I left for college three days after my high school graduation. It was not a surprise to me, because I had watched my two older siblings leave home with similar results, but it was still weird that I basically didn't talk to my dad anymore. The first time he called me on the phone after I left home was almost four years later, in 2004. We would email, and visited about once a year, but we were no longer a part of each other's daily (or even weekly) lives.
I have mixed feelings about the way I was raised. One the one hand, it made me tough and independent. Even when I was 18 I handled my whole life; my money, figuring out my education, applying for financial aid, getting jobs, taking trips home. It was easier for me to succeed in college because I was used to being on my own and doing things myself. I'm a problem solver, and I learned how to be one because I had to.
But, on the other hand, it's nice to have people do things for you. When my dad visited just over a year ago, the little things he did made me want to cry--sweeping up the floor of my kitchen, chopping fruit in the morning for breakfast, changing out the laundry, putting out a new decorative plate I'd bought as a centerpiece. I struggle with that every day—the competing desires of wanting to do everything myself and wanting someone, just for a day or two or three, to take care of me.
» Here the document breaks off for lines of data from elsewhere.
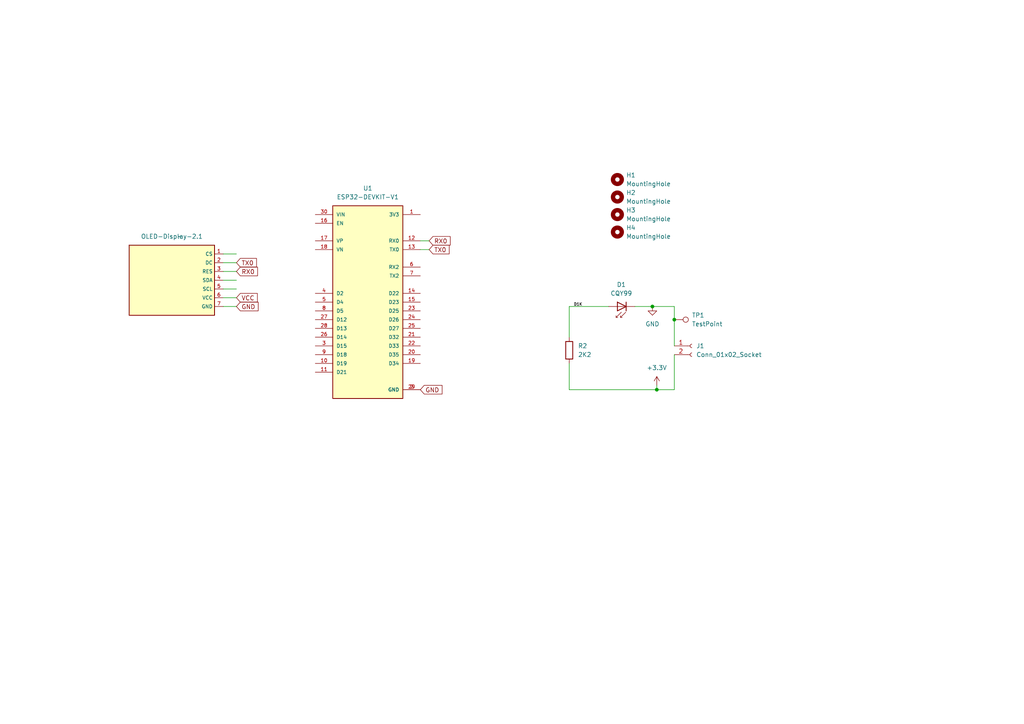
<source format=kicad_sch>
(kicad_sch (version 20230121) (generator eeschema)

  (uuid 56be1a05-5344-4e86-893e-c10df7d2e746)

  (paper "A4")

  

  (junction (at 195.58 92.71) (diameter 0) (color 0 0 0 0)
    (uuid 9fc2027c-a218-4a30-a1d7-b7108712e469)
  )
  (junction (at 189.23 88.9) (diameter 0) (color 0 0 0 0)
    (uuid bc7358f8-d269-4d3d-a2be-4c1bf47531f3)
  )
  (junction (at 190.5 113.03) (diameter 0) (color 0 0 0 0)
    (uuid c90d0244-2957-41c3-9c48-dfb36cbb275b)
  )

  (wire (pts (xy 121.92 72.39) (xy 124.46 72.39))
    (stroke (width 0) (type default))
    (uuid 0564c21c-5146-4ab1-af27-bcddda5067c9)
  )
  (wire (pts (xy 195.58 92.71) (xy 195.58 100.33))
    (stroke (width 0) (type default))
    (uuid 22274f93-efce-439b-825a-2c8cf1e23677)
  )
  (wire (pts (xy 121.92 69.85) (xy 124.46 69.85))
    (stroke (width 0) (type default))
    (uuid 284b1ea7-2de1-4401-bfff-8541dc23acd2)
  )
  (wire (pts (xy 195.58 113.03) (xy 195.58 102.87))
    (stroke (width 0) (type default))
    (uuid 2948c8d2-925b-41a5-89ea-b9a08f26a97e)
  )
  (wire (pts (xy 165.1 88.9) (xy 176.53 88.9))
    (stroke (width 0) (type default))
    (uuid 2c2ec3d6-6702-4c0f-8bd4-094a7a3aafb9)
  )
  (wire (pts (xy 165.1 113.03) (xy 190.5 113.03))
    (stroke (width 0) (type default))
    (uuid 2e779a1c-26f7-457a-9de4-1bbe9a64742b)
  )
  (wire (pts (xy 64.77 86.36) (xy 68.58 86.36))
    (stroke (width 0) (type default))
    (uuid 3cb12c5f-b2ef-48ad-ac4d-6d80c2c66422)
  )
  (wire (pts (xy 165.1 105.41) (xy 165.1 113.03))
    (stroke (width 0) (type default))
    (uuid 5da337fb-52ac-480a-a350-9cae7713ac21)
  )
  (wire (pts (xy 64.77 73.66) (xy 68.58 73.66))
    (stroke (width 0) (type default))
    (uuid 82d24353-4967-4fc0-9ebe-857b75d27a70)
  )
  (wire (pts (xy 184.15 88.9) (xy 189.23 88.9))
    (stroke (width 0) (type default))
    (uuid 987cd4a9-6b89-4d6f-b3c4-9a1f9c9b468f)
  )
  (wire (pts (xy 64.77 81.28) (xy 68.58 81.28))
    (stroke (width 0) (type default))
    (uuid 9a4ac5fb-a88f-4d79-b273-96b5c4e8ecb9)
  )
  (wire (pts (xy 64.77 76.2) (xy 68.58 76.2))
    (stroke (width 0) (type default))
    (uuid a6c703b8-3b30-4382-a735-b09d2a8436cc)
  )
  (wire (pts (xy 190.5 113.03) (xy 190.5 111.76))
    (stroke (width 0) (type default))
    (uuid aab904eb-97fe-476b-aee1-293b59618ce8)
  )
  (wire (pts (xy 190.5 113.03) (xy 195.58 113.03))
    (stroke (width 0) (type default))
    (uuid ad38a754-a7f4-413b-8492-0905a72ea023)
  )
  (wire (pts (xy 64.77 88.9) (xy 68.58 88.9))
    (stroke (width 0) (type default))
    (uuid b1f3f8d8-13bd-4e42-b0f2-b1763e652fc1)
  )
  (wire (pts (xy 64.77 83.82) (xy 68.58 83.82))
    (stroke (width 0) (type default))
    (uuid c04de269-41e0-499c-8b04-d7a00fd291c0)
  )
  (wire (pts (xy 195.58 88.9) (xy 195.58 92.71))
    (stroke (width 0) (type default))
    (uuid c822c635-7804-4354-a8f0-3201c793eb66)
  )
  (wire (pts (xy 64.77 78.74) (xy 68.58 78.74))
    (stroke (width 0) (type default))
    (uuid d08de8e5-b5ed-4093-be73-92cfc785074b)
  )
  (wire (pts (xy 189.23 88.9) (xy 195.58 88.9))
    (stroke (width 0) (type default))
    (uuid d8c3fbfb-6614-40a7-86bd-67ad37bfc029)
  )
  (wire (pts (xy 165.1 88.9) (xy 165.1 97.79))
    (stroke (width 0) (type default))
    (uuid e5f2ad4e-2424-4e66-9311-5e0e39b2f9b0)
  )

  (label "D1K" (at 166.37 88.9 0) (fields_autoplaced)
    (effects (font (size 0.8 0.8)) (justify left bottom))
    (uuid 18319845-e971-403f-87df-c21924a3f985)
  )

  (global_label "RX0" (shape input) (at 68.58 78.74 0) (fields_autoplaced)
    (effects (font (size 1.27 1.27)) (justify left))
    (uuid 58568bb9-5edf-41f9-98a6-9758db6496ba)
    (property "Intersheetrefs" "${INTERSHEET_REFS}" (at 75.2542 78.74 0)
      (effects (font (size 1.27 1.27)) (justify left) hide)
    )
  )
  (global_label "TX0" (shape input) (at 68.58 76.2 0) (fields_autoplaced)
    (effects (font (size 1.27 1.27)) (justify left))
    (uuid 848c629f-74dc-4897-a346-7dd097b591b1)
    (property "Intersheetrefs" "${INTERSHEET_REFS}" (at 74.9518 76.2 0)
      (effects (font (size 1.27 1.27)) (justify left) hide)
    )
  )
  (global_label "GND" (shape input) (at 68.58 88.9 0) (fields_autoplaced)
    (effects (font (size 1.27 1.27)) (justify left))
    (uuid 86a15c9c-6823-40ec-94e2-6d17097187e5)
    (property "Intersheetrefs" "${INTERSHEET_REFS}" (at 75.4357 88.9 0)
      (effects (font (size 1.27 1.27)) (justify left) hide)
    )
  )
  (global_label "GND" (shape input) (at 121.92 113.03 0) (fields_autoplaced)
    (effects (font (size 1.27 1.27)) (justify left))
    (uuid 86b814b1-d245-4bd0-a2ed-732c93ca2731)
    (property "Intersheetrefs" "${INTERSHEET_REFS}" (at 128.7757 113.03 0)
      (effects (font (size 1.27 1.27)) (justify left) hide)
    )
  )
  (global_label "RX0" (shape input) (at 124.46 69.85 0) (fields_autoplaced)
    (effects (font (size 1.27 1.27)) (justify left))
    (uuid 9d276220-7af8-46c1-8fe2-1223c2c3599b)
    (property "Intersheetrefs" "${INTERSHEET_REFS}" (at 131.1342 69.85 0)
      (effects (font (size 1.27 1.27)) (justify left) hide)
    )
  )
  (global_label "VCC" (shape input) (at 68.58 86.36 0) (fields_autoplaced)
    (effects (font (size 1.27 1.27)) (justify left))
    (uuid a14c327e-956c-4198-8369-139d02f34f56)
    (property "Intersheetrefs" "${INTERSHEET_REFS}" (at 75.1938 86.36 0)
      (effects (font (size 1.27 1.27)) (justify left) hide)
    )
  )
  (global_label "TX0" (shape input) (at 124.46 72.39 0) (fields_autoplaced)
    (effects (font (size 1.27 1.27)) (justify left))
    (uuid f8e31cd6-fd79-4740-8a47-c3545c31bc3e)
    (property "Intersheetrefs" "${INTERSHEET_REFS}" (at 130.8318 72.39 0)
      (effects (font (size 1.27 1.27)) (justify left) hide)
    )
  )

  (symbol (lib_id "LED:CQY99") (at 179.07 88.9 180) (unit 1)
    (in_bom yes) (on_board yes) (dnp no) (fields_autoplaced)
    (uuid 1ebb0365-db62-48b5-b27d-238c5e8cb05b)
    (property "Reference" "D1" (at 180.213 82.55 0)
      (effects (font (size 1.27 1.27)))
    )
    (property "Value" "CQY99" (at 180.213 85.09 0)
      (effects (font (size 1.27 1.27)))
    )
    (property "Footprint" "LED_THT:LED_D5.0mm_IRGrey" (at 179.07 93.345 0)
      (effects (font (size 1.27 1.27)) hide)
    )
    (property "Datasheet" "https://www.prtice.info/IMG/pdf/CQY99.pdf" (at 180.34 88.9 0)
      (effects (font (size 1.27 1.27)) hide)
    )
    (pin "1" (uuid 462f9d8f-1a3c-48b5-b041-dc6bdc5456d4))
    (pin "2" (uuid 4da0895c-072a-4371-b0ef-3c5df760c6e2))
    (instances
      (project "du_pcb_ver1"
        (path "/56be1a05-5344-4e86-893e-c10df7d2e746"
          (reference "D1") (unit 1)
        )
      )
    )
  )

  (symbol (lib_id "Device:R") (at 165.1 101.6 0) (unit 1)
    (in_bom yes) (on_board yes) (dnp no) (fields_autoplaced)
    (uuid 3519b1c2-dbb5-44cc-b081-85da49f78224)
    (property "Reference" "R2" (at 167.64 100.33 0)
      (effects (font (size 1.27 1.27)) (justify left))
    )
    (property "Value" "2K2" (at 167.64 102.87 0)
      (effects (font (size 1.27 1.27)) (justify left))
    )
    (property "Footprint" "Resistor_THT:R_Axial_DIN0207_L6.3mm_D2.5mm_P10.16mm_Horizontal" (at 163.322 101.6 90)
      (effects (font (size 1.27 1.27)) hide)
    )
    (property "Datasheet" "~" (at 165.1 101.6 0)
      (effects (font (size 1.27 1.27)) hide)
    )
    (pin "1" (uuid 648fecd3-d603-478d-81bb-df0ce7f06bd2))
    (pin "2" (uuid 1b3ada2b-d370-4c2d-84f9-10f71db22993))
    (instances
      (project "du_pcb_ver1"
        (path "/56be1a05-5344-4e86-893e-c10df7d2e746"
          (reference "R2") (unit 1)
        )
      )
    )
  )

  (symbol (lib_id "Mechanical:MountingHole") (at 179.07 52.07 0) (unit 1)
    (in_bom yes) (on_board yes) (dnp no) (fields_autoplaced)
    (uuid 39666181-e16b-454f-8dd6-8f24c96f114b)
    (property "Reference" "H1" (at 181.61 50.8 0)
      (effects (font (size 1.27 1.27)) (justify left))
    )
    (property "Value" "MountingHole" (at 181.61 53.34 0)
      (effects (font (size 1.27 1.27)) (justify left))
    )
    (property "Footprint" "MountingHole:MountingHole_3.2mm_M3" (at 179.07 52.07 0)
      (effects (font (size 1.27 1.27)) hide)
    )
    (property "Datasheet" "~" (at 179.07 52.07 0)
      (effects (font (size 1.27 1.27)) hide)
    )
    (instances
      (project "du_pcb_ver1"
        (path "/56be1a05-5344-4e86-893e-c10df7d2e746"
          (reference "H1") (unit 1)
        )
      )
    )
  )

  (symbol (lib_id "Mechanical:MountingHole") (at 179.07 62.23 0) (unit 1)
    (in_bom yes) (on_board yes) (dnp no) (fields_autoplaced)
    (uuid 453345be-1e09-4be5-8f9a-f0745c113ac3)
    (property "Reference" "H3" (at 181.61 60.96 0)
      (effects (font (size 1.27 1.27)) (justify left))
    )
    (property "Value" "MountingHole" (at 181.61 63.5 0)
      (effects (font (size 1.27 1.27)) (justify left))
    )
    (property "Footprint" "MountingHole:MountingHole_3.2mm_M3" (at 179.07 62.23 0)
      (effects (font (size 1.27 1.27)) hide)
    )
    (property "Datasheet" "~" (at 179.07 62.23 0)
      (effects (font (size 1.27 1.27)) hide)
    )
    (instances
      (project "du_pcb_ver1"
        (path "/56be1a05-5344-4e86-893e-c10df7d2e746"
          (reference "H3") (unit 1)
        )
      )
    )
  )

  (symbol (lib_id "Mechanical:MountingHole") (at 179.07 67.31 0) (unit 1)
    (in_bom yes) (on_board yes) (dnp no) (fields_autoplaced)
    (uuid 5a42d93d-7156-4628-94dc-2a4b038a1838)
    (property "Reference" "H4" (at 181.61 66.04 0)
      (effects (font (size 1.27 1.27)) (justify left))
    )
    (property "Value" "MountingHole" (at 181.61 68.58 0)
      (effects (font (size 1.27 1.27)) (justify left))
    )
    (property "Footprint" "MountingHole:MountingHole_3.2mm_M3" (at 179.07 67.31 0)
      (effects (font (size 1.27 1.27)) hide)
    )
    (property "Datasheet" "~" (at 179.07 67.31 0)
      (effects (font (size 1.27 1.27)) hide)
    )
    (instances
      (project "du_pcb_ver1"
        (path "/56be1a05-5344-4e86-893e-c10df7d2e746"
          (reference "H4") (unit 1)
        )
      )
    )
  )

  (symbol (lib_id "ESP32-DEVKIT-V1:ESP32-DEVKIT-V1") (at 106.68 87.63 0) (unit 1)
    (in_bom yes) (on_board yes) (dnp no) (fields_autoplaced)
    (uuid 716509d0-1015-4259-99a3-b1ac29032a8d)
    (property "Reference" "U1" (at 106.68 54.61 0)
      (effects (font (size 1.27 1.27)))
    )
    (property "Value" "ESP32-DEVKIT-V1" (at 106.68 57.15 0)
      (effects (font (size 1.27 1.27)))
    )
    (property "Footprint" "MODULE_ESP32_DEVKIT_V1" (at 106.68 87.63 0)
      (effects (font (size 1.27 1.27)) (justify bottom) hide)
    )
    (property "Datasheet" "" (at 106.68 87.63 0)
      (effects (font (size 1.27 1.27)) hide)
    )
    (property "PARTREV" "N/A" (at 106.68 87.63 0)
      (effects (font (size 1.27 1.27)) (justify bottom) hide)
    )
    (property "STANDARD" "Manufacturer Recommendations" (at 106.68 87.63 0)
      (effects (font (size 1.27 1.27)) (justify bottom) hide)
    )
    (property "MAXIMUM_PACKAGE_HEIGHT" "6.8 mm" (at 106.68 87.63 0)
      (effects (font (size 1.27 1.27)) (justify bottom) hide)
    )
    (property "MANUFACTURER" "DOIT" (at 106.68 87.63 0)
      (effects (font (size 1.27 1.27)) (justify bottom) hide)
    )
    (pin "1" (uuid c8515ff4-15e8-4feb-87a4-65e6c782af31))
    (pin "10" (uuid 61323685-7272-4c1b-b3d4-49db6c41dde1))
    (pin "11" (uuid ec153936-f785-4926-be6d-05f7ea8c4d2e))
    (pin "12" (uuid f986072b-0344-48cd-a0e6-6249a4f105a7))
    (pin "13" (uuid 8bf75202-e992-452a-b0d0-fecbffe45feb))
    (pin "14" (uuid d6839a4b-71d3-4fba-b7fd-843065080e49))
    (pin "15" (uuid 1b4a3d31-0862-45b3-b4f3-27744ff4940d))
    (pin "16" (uuid ae6bcedf-2f82-4261-8859-8aec5b30e48a))
    (pin "17" (uuid f501e92b-205d-4488-85b1-065de9a9250e))
    (pin "18" (uuid bdbabbe2-e941-4645-b9f0-b9c7e1a12ca5))
    (pin "19" (uuid fd84c54a-fc6c-487c-9b50-5788d669d29e))
    (pin "2" (uuid 11119f45-326b-4a6a-bee4-aca40fdaccd7))
    (pin "20" (uuid d061db6c-ebbb-4af2-87a7-84afb2231b18))
    (pin "21" (uuid b6f92e32-8e60-437c-9fd4-0929d5a74ea4))
    (pin "22" (uuid 94a197b3-5721-460e-b1db-77523325478e))
    (pin "23" (uuid eb5654d0-7e82-47f6-b718-1035bd7cdb95))
    (pin "24" (uuid cb11034d-2d95-4204-9023-fdf69b1edef4))
    (pin "25" (uuid b0376281-66ec-459b-a72a-75ff710b0e26))
    (pin "26" (uuid a7840ffe-c6ec-4768-acbf-0bd703fe51be))
    (pin "27" (uuid 70b68ba0-d086-4f5d-877e-594a3c017dc8))
    (pin "28" (uuid dba46488-0d4b-4f1c-a916-c1b456f06ad1))
    (pin "29" (uuid 5bca16e3-a2a0-403b-91c4-42593d991c1d))
    (pin "3" (uuid 2313a415-ef39-4f84-a309-0cad88c1ba9f))
    (pin "30" (uuid 14a77139-2dd3-43a8-89a9-ef991ecdd61d))
    (pin "4" (uuid 8fa4d53f-70b9-454a-a0b2-962fa1d25ca1))
    (pin "5" (uuid 6a14f953-77d2-4d14-af77-a2ff8401b7b1))
    (pin "6" (uuid e305f641-88ea-459d-9a17-ab8ba19360f2))
    (pin "7" (uuid 946bbf86-09e7-4b64-a4b1-d68f12f87b76))
    (pin "8" (uuid 64a55055-a366-42b4-8e43-3bcc87ebcf4f))
    (pin "9" (uuid a92fce60-9210-4d68-8e77-240934154579))
    (instances
      (project "du_pcb_ver1"
        (path "/56be1a05-5344-4e86-893e-c10df7d2e746"
          (reference "U1") (unit 1)
        )
      )
    )
  )

  (symbol (lib_id "Connector:TestPoint") (at 195.58 92.71 270) (unit 1)
    (in_bom yes) (on_board yes) (dnp no) (fields_autoplaced)
    (uuid 9f5642f0-2874-4aff-93cd-8a7bd712ff4f)
    (property "Reference" "TP1" (at 200.66 91.44 90)
      (effects (font (size 1.27 1.27)) (justify left))
    )
    (property "Value" "TestPoint" (at 200.66 93.98 90)
      (effects (font (size 1.27 1.27)) (justify left))
    )
    (property "Footprint" "TestPoint:TestPoint_THTPad_2.0x2.0mm_Drill1.0mm" (at 195.58 97.79 0)
      (effects (font (size 1.27 1.27)) hide)
    )
    (property "Datasheet" "~" (at 195.58 97.79 0)
      (effects (font (size 1.27 1.27)) hide)
    )
    (pin "1" (uuid a5ace882-b9d1-4597-890a-2ba652435094))
    (instances
      (project "du_pcb_ver1"
        (path "/56be1a05-5344-4e86-893e-c10df7d2e746"
          (reference "TP1") (unit 1)
        )
      )
    )
  )

  (symbol (lib_id "Connector:Conn_01x02_Socket") (at 200.66 100.33 0) (unit 1)
    (in_bom yes) (on_board yes) (dnp no) (fields_autoplaced)
    (uuid aa37d549-d0c0-4fb4-bf42-0dba2d8b1529)
    (property "Reference" "J1" (at 201.93 100.33 0)
      (effects (font (size 1.27 1.27)) (justify left))
    )
    (property "Value" "Conn_01x02_Socket" (at 201.93 102.87 0)
      (effects (font (size 1.27 1.27)) (justify left))
    )
    (property "Footprint" "Connector_PinHeader_2.54mm:PinHeader_1x02_P2.54mm_Vertical" (at 200.66 100.33 0)
      (effects (font (size 1.27 1.27)) hide)
    )
    (property "Datasheet" "~" (at 200.66 100.33 0)
      (effects (font (size 1.27 1.27)) hide)
    )
    (pin "1" (uuid 12164b67-2d06-4fb9-ae92-aca8be12e3ab))
    (pin "2" (uuid ef742fbd-4230-4b97-a9f3-d212457a8504))
    (instances
      (project "du_pcb_ver1"
        (path "/56be1a05-5344-4e86-893e-c10df7d2e746"
          (reference "J1") (unit 1)
        )
      )
    )
  )

  (symbol (lib_id "OLED-DISPLAY-CUSTOM:OLED_Display_2.42") (at 52.07 68.58 0) (unit 1)
    (in_bom yes) (on_board yes) (dnp no) (fields_autoplaced)
    (uuid b2b98f80-1888-4940-a3d0-b2abe2486884)
    (property "Reference" "OLED-Display-2.1" (at 49.8475 68.58 0)
      (effects (font (size 1.27 1.27)))
    )
    (property "Value" "~" (at 52.07 68.58 0)
      (effects (font (size 1.27 1.27)))
    )
    (property "Footprint" "OLED-DISPLAY-CUSTOM:OLED Display 2.42" (at 52.07 68.58 0)
      (effects (font (size 1.27 1.27)) hide)
    )
    (property "Datasheet" "" (at 52.07 68.58 0)
      (effects (font (size 1.27 1.27)) hide)
    )
    (pin "1" (uuid d409895c-d7cf-44a9-b2b7-f52d2014d87a))
    (pin "2" (uuid bd934b83-a72d-40d9-9bbe-3ac833302f20))
    (pin "3" (uuid 5098531c-3549-4dff-8bf2-5c90a28dbef8))
    (pin "4" (uuid b3fa4650-1cce-4cc7-8abb-3f27b1b8c508))
    (pin "5" (uuid 4205ab4a-5efb-4aa5-b484-a64d5b71a630))
    (pin "6" (uuid ec8350ee-7985-4a2f-bec5-45f122a7e3e1))
    (pin "7" (uuid 9f2b3302-743b-43b1-b751-fbee70e0ba67))
    (instances
      (project "du_pcb_ver1"
        (path "/56be1a05-5344-4e86-893e-c10df7d2e746"
          (reference "OLED-Display-2.1") (unit 1)
        )
      )
    )
  )

  (symbol (lib_id "power:GND") (at 189.23 88.9 0) (unit 1)
    (in_bom yes) (on_board yes) (dnp no) (fields_autoplaced)
    (uuid c8503df3-6324-46d7-b304-9f375e65e50f)
    (property "Reference" "#PWR02" (at 189.23 95.25 0)
      (effects (font (size 1.27 1.27)) hide)
    )
    (property "Value" "GND" (at 189.23 93.98 0)
      (effects (font (size 1.27 1.27)))
    )
    (property "Footprint" "" (at 189.23 88.9 0)
      (effects (font (size 1.27 1.27)) hide)
    )
    (property "Datasheet" "" (at 189.23 88.9 0)
      (effects (font (size 1.27 1.27)) hide)
    )
    (pin "1" (uuid 5d601b9e-d38c-406d-bb40-2498208a5404))
    (instances
      (project "du_pcb_ver1"
        (path "/56be1a05-5344-4e86-893e-c10df7d2e746"
          (reference "#PWR02") (unit 1)
        )
      )
    )
  )

  (symbol (lib_id "power:+3.3V") (at 190.5 111.76 0) (unit 1)
    (in_bom yes) (on_board yes) (dnp no)
    (uuid f25c0f16-a4e5-414f-a1e2-29353538f75c)
    (property "Reference" "#PWR01" (at 190.5 115.57 0)
      (effects (font (size 1.27 1.27)) hide)
    )
    (property "Value" "+3.3V" (at 190.5 106.68 0)
      (effects (font (size 1.27 1.27)))
    )
    (property "Footprint" "" (at 190.5 111.76 0)
      (effects (font (size 1.27 1.27)) hide)
    )
    (property "Datasheet" "" (at 190.5 111.76 0)
      (effects (font (size 1.27 1.27)) hide)
    )
    (pin "1" (uuid e22c5741-6362-40a5-a9cd-10b84e7942d7))
    (instances
      (project "du_pcb_ver1"
        (path "/56be1a05-5344-4e86-893e-c10df7d2e746"
          (reference "#PWR01") (unit 1)
        )
      )
    )
  )

  (symbol (lib_id "Mechanical:MountingHole") (at 179.07 57.15 0) (unit 1)
    (in_bom yes) (on_board yes) (dnp no) (fields_autoplaced)
    (uuid f6b6870a-1e25-456c-8cab-6938f6bcc13a)
    (property "Reference" "H2" (at 181.61 55.88 0)
      (effects (font (size 1.27 1.27)) (justify left))
    )
    (property "Value" "MountingHole" (at 181.61 58.42 0)
      (effects (font (size 1.27 1.27)) (justify left))
    )
    (property "Footprint" "MountingHole:MountingHole_3.2mm_M3" (at 179.07 57.15 0)
      (effects (font (size 1.27 1.27)) hide)
    )
    (property "Datasheet" "~" (at 179.07 57.15 0)
      (effects (font (size 1.27 1.27)) hide)
    )
    (instances
      (project "du_pcb_ver1"
        (path "/56be1a05-5344-4e86-893e-c10df7d2e746"
          (reference "H2") (unit 1)
        )
      )
    )
  )

  (sheet_instances
    (path "/" (page "1"))
  )
)

</source>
I grew up so fast, and the trajectory still just hurtles along. I'm handling my own cases, and I feel so much responsibility, and I'm scared I'll fuck up. I'm basically supporting my boyfriend and I. And on a morning like this one, where I look forward to another day of people depending on me, I wish I could call in the Daddy force for a little help. But it's both hard to admit you need help, and crippling to be arrogant enough to sometimes believe that no one
can help.
I've been sitting here for fifteen minutes trying to figure out how to end this essay--but there's no end, no lesson, nothing pat or pithy. There's only the confusion of how I can know with certainty that there are so many people in the world who love me deeply, and yet feel on most days like I'm in it all alone.